Edit #2 -- I think all that needs to be fixed are my suit permutations. It's not because 2 only have 12 remaining, it's because we already know an A or K is required on the board and that it can't be the same suit as the hole card of that rank. The rank combo calculation is fine because fixing the suits will account for there only being 3 A's and 3 K's. When we pick, say, one of the 3 aces to be on the board, we're really just picking from the set of 3 suits.
Now, it's true that 4^5 suit permutations are possible, but they can't all be combined with the set of valid rank combos. For instance, if our hand is As Kd, and the board contains an Ace, then already the suit perm {d,d,d,d,d} is impossible. So what we have to count are the suit perms that can be combined with the rank combos.
There are 3*4^4 total suit perms for the rank combos, and of those, 3 + 1+4 result in flushes (3 possible suits for a monotone board, 2 possible suits for a 4-flush board, 1 or 4 possibilities for which rank is the oddball suit depending on which suit the flush is). So the number of valid suit perms is 3(4^4) - 8 = 760
760 * 642 / C(50,5) = 23.03%
Edit #3 -- arghh, above I said 3 + 1+4 but it should be 3 + 2+3*4. There are 3 possible suits for the monotone board, 2 possible suits for the 4-flush board, 2 possibilities for the oddball suit if it's the hero's rank, 3 possibilities for the oddball suit if it's not hero's rank, and 4 possibilities for which rank is the oddball suit if not hero's rank. So the 760 should instead be 751.

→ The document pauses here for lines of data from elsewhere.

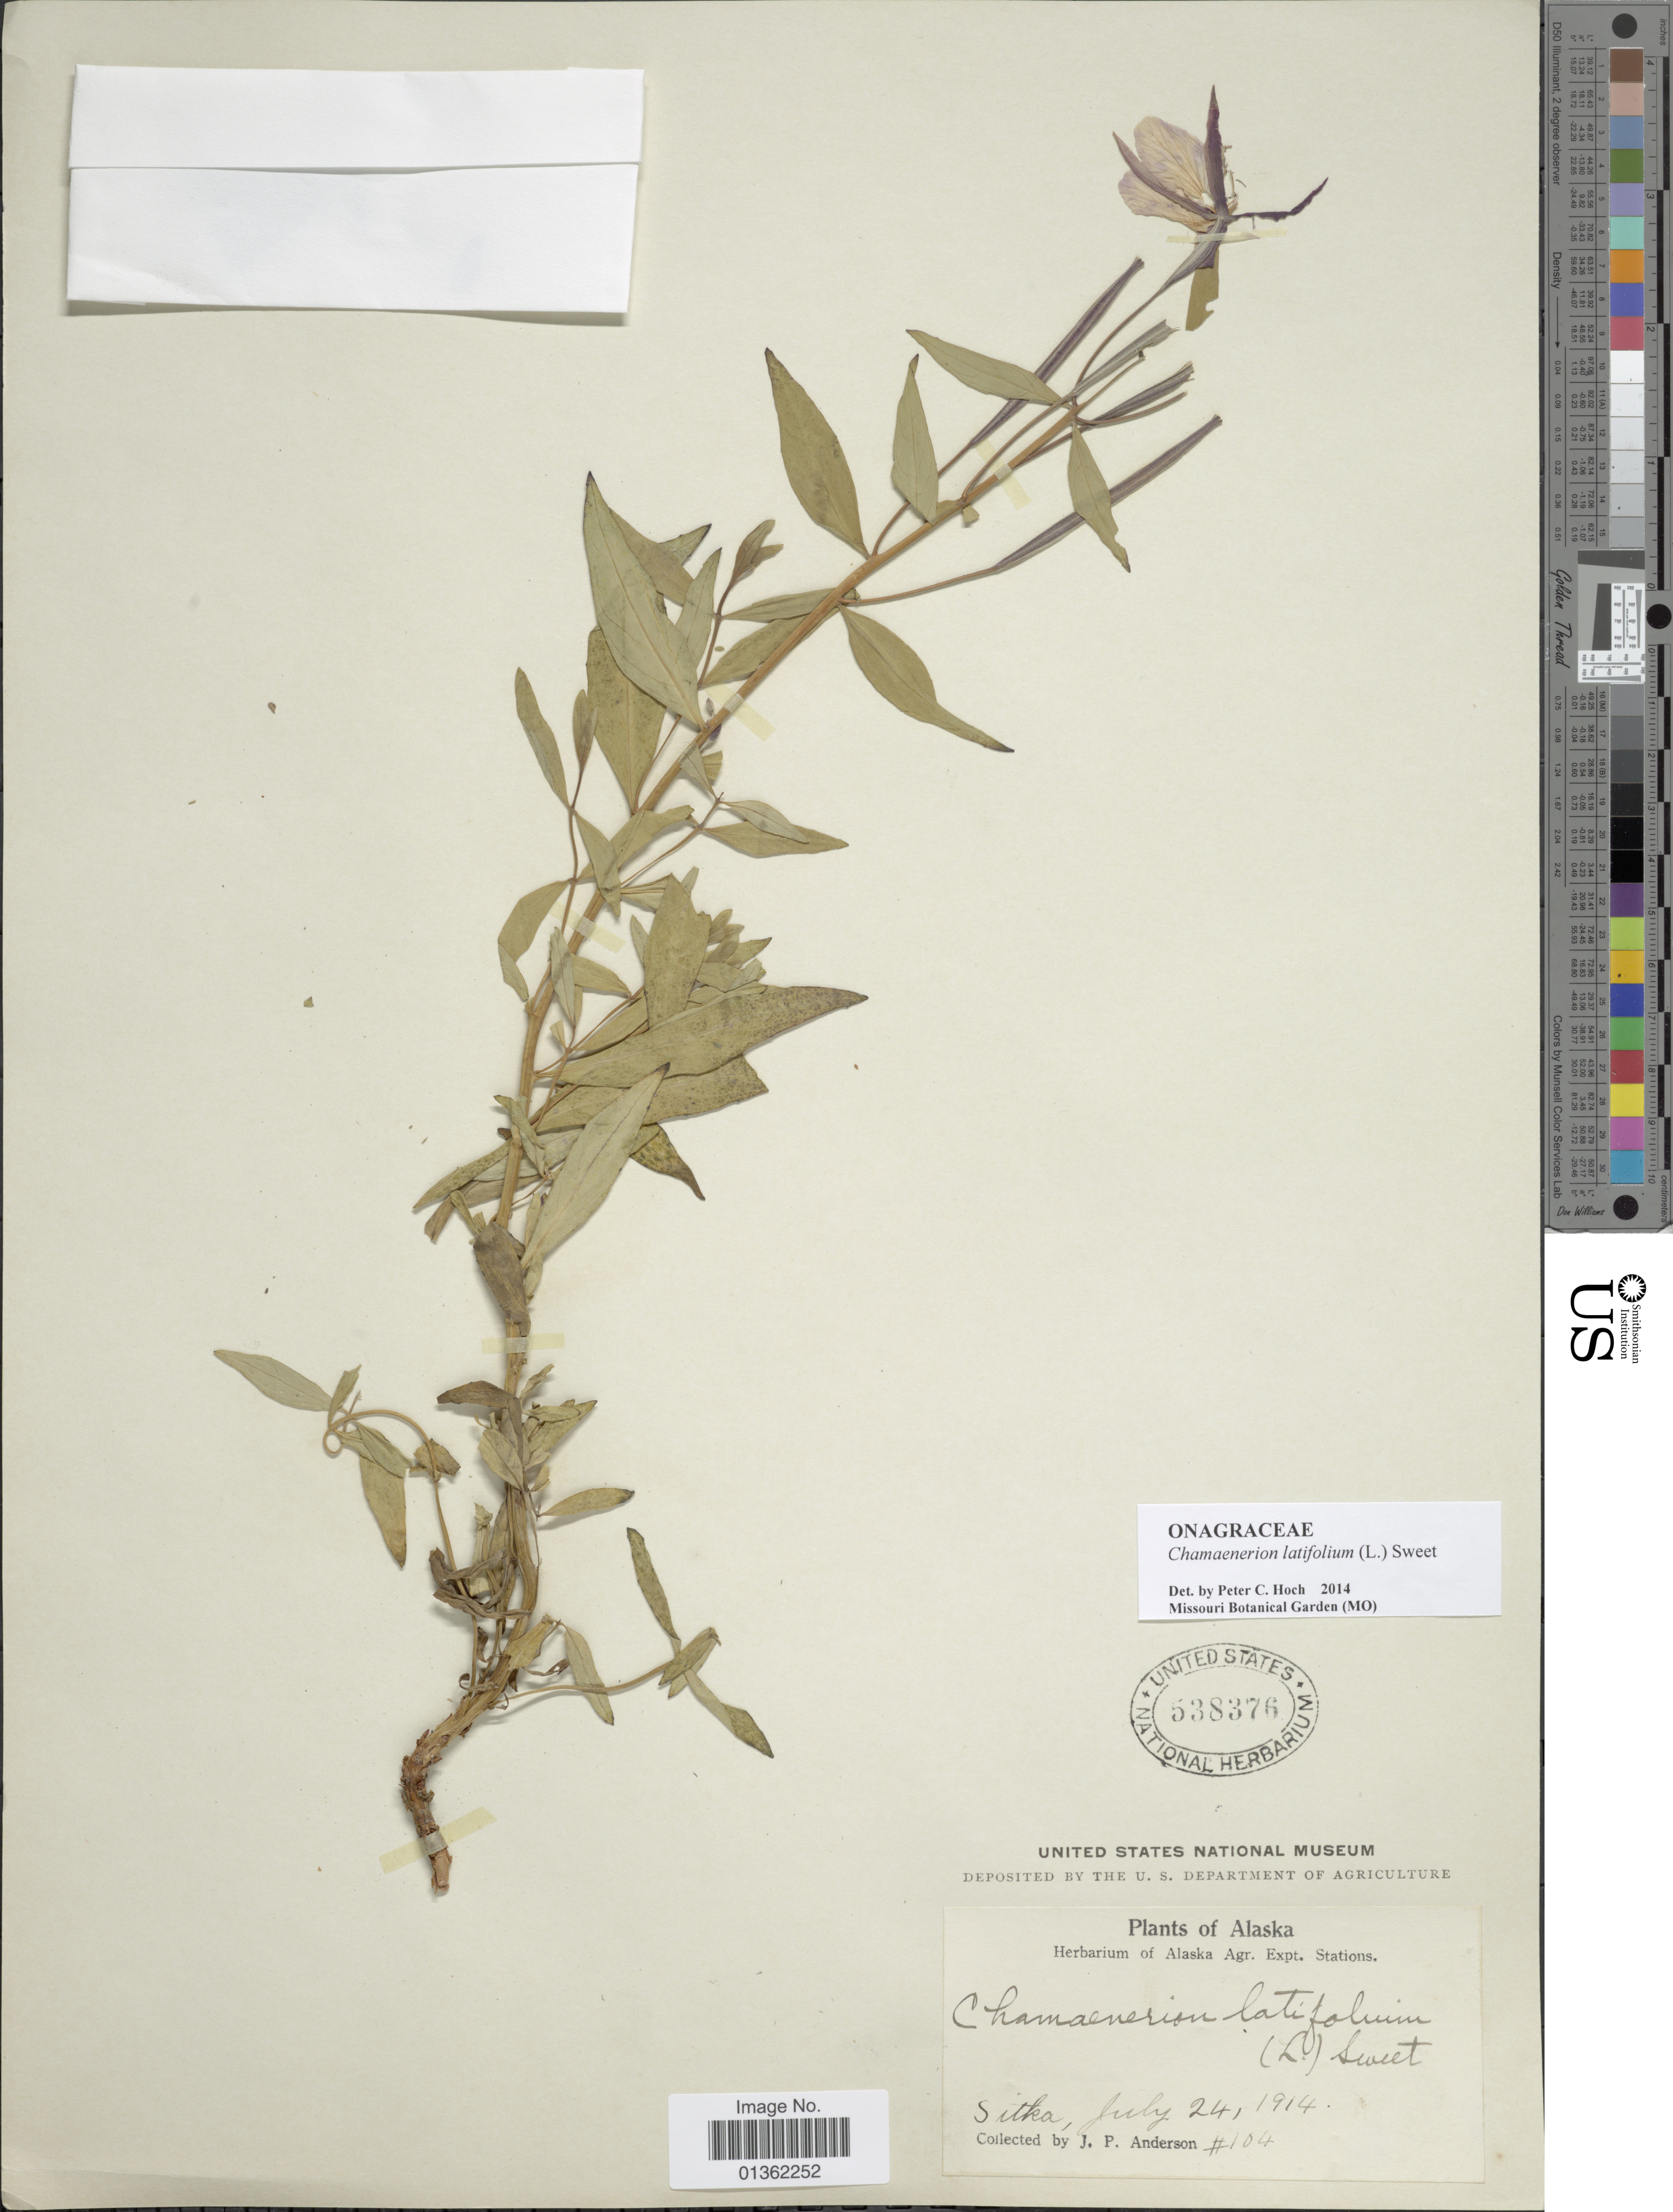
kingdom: Plantae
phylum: Tracheophyta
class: Magnoliopsida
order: Myrtales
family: Onagraceae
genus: Chamaenerion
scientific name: Chamaenerion latifolium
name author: (L.) Th. Fr. & Lange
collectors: J. P. Anderson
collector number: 104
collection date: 1914-07-24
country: United States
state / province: Alaska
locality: Sitka.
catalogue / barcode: US 538376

751 * 642 / C(50,5) = 22.76%
At least for now...
I'm not quite sure if I follow on why you did C(2,1) for the 3oak calculation. Does the C(2,1) represent matching one of the two cards dealt in the beginning? Otherwise if i'm calculating the probability for only the community card which already takes account of the situation, I'm not sure if that C(2,1) is necessary.
Let me know,
Thanks.
Quote: PeeMcGee50!/45! or P(50,5) can work for the denominator if you are assuming order matters for the numerator as well (which I didn’t). So, in your OP when you have the numerator as (6*44*40*36*32) you have to consider that the matching card can be in any of the five “slots”. Therefore, you would have to do…
5*6*44*40*36*32 / P(50,5)
= 5 * 0.0478
= 0.239
For exactly 3oak (with the three other community cards all different ranks)
= C(2,1)*C(3,2)*C(11,3)*C(4,1)3 / C(50,5)
= 0.0299
You just have to be careful what assumptions you are making…which has the largest influence on difficultly of the calculations in my opinion.
I just replied without quoting you, let me know when you see it.
Notice that you can't skip the C(2,1) part and just say C(6,2), because that would count two-pairs. C(2,1)*C(3,2) = 6 = C(6,2)-9, which makes sense because there are C(3,1)^2 = 9 two-pairs.